Location of Mesopotamia

Mesopotamia is located in Southwest Asia between the Tigris and Euphrates Rivers. In fact, the word Mesopotamia means “land between the rivers.” Much of the region of Mesopotamia is in modern-day Iraq, but it also includes parts of Syria, Turkey, Iran, Kuwait, and several other countries. Its location helped shape Mesopotamia’s history.

First, Mesopotamia’s location between the Tigris and Euphrates River is key in it being the birth of one of the world’s first civilizations. The rivers provided many of the resources necessary to make civilization possible. Most notably, the rivers flooded each year and left behind fertile soil on the river banks.
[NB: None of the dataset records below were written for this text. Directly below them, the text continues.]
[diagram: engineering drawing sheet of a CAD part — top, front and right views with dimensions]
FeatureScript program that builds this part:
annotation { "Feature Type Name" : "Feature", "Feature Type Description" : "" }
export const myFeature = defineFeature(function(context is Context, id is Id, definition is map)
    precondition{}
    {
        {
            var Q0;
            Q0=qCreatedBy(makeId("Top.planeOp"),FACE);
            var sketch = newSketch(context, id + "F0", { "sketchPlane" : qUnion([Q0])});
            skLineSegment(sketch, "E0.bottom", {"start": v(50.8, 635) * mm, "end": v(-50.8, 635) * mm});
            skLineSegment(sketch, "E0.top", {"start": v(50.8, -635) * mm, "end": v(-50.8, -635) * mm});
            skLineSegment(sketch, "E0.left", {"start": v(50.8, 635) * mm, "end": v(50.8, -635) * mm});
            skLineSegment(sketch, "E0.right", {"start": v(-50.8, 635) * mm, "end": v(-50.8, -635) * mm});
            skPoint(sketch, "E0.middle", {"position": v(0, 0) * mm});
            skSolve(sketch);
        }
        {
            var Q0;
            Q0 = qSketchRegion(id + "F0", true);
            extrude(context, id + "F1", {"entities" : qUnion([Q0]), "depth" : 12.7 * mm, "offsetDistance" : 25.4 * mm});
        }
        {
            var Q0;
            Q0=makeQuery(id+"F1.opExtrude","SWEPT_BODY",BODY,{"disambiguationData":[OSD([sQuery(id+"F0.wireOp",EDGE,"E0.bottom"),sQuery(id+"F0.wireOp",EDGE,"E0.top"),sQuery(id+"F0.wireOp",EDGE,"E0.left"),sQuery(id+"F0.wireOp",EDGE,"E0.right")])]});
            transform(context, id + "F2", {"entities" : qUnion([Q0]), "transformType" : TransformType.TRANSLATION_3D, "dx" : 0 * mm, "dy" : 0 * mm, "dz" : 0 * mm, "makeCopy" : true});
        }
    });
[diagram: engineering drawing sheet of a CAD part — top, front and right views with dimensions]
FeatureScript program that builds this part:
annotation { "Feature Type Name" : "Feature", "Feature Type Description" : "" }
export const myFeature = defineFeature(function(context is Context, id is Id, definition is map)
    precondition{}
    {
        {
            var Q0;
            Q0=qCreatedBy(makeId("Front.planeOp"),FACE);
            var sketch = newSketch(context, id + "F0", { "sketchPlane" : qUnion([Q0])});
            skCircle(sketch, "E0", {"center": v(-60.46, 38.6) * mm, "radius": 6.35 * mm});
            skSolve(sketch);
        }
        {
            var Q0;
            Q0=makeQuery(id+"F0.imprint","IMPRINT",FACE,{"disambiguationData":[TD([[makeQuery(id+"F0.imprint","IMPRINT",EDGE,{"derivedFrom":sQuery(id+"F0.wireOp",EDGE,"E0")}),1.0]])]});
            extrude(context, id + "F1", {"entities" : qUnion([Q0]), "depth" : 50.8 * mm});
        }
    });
This silt provided a place for the inhabitants of Mesopotamia to grow crops including barley and vegetables. The ability to successfully farm in the land between the rivers provided a food surplus. In turn, the surplus supported more people, and they were healthier, lived longer, and had more children. The result was a population that could settle down, build cities, and specialize in jobs beyond the production of food. These are key factors in what makes a civilization a civilization.

Mesopotamia’s location between the rivers also provided many resources useful to the people living there. The rivers provided clay that was used to make tablets that early writers pressed symbols and shapes into to form the earliest written languages. Mesopotamian shelters were often also made from the river mud. The Tigris and Euphrates provided water and food for animals, both wild and domesticated. This allowed Mesopotamians to further diversify their food supply.

Mesopotamia’s location also helped define its role as a trade center. The rivers provided a mode of transportation between the Mediterranean and the Indian Ocean. Its location in Southwest Asia made it a “gateway” from Africa to Asia as well.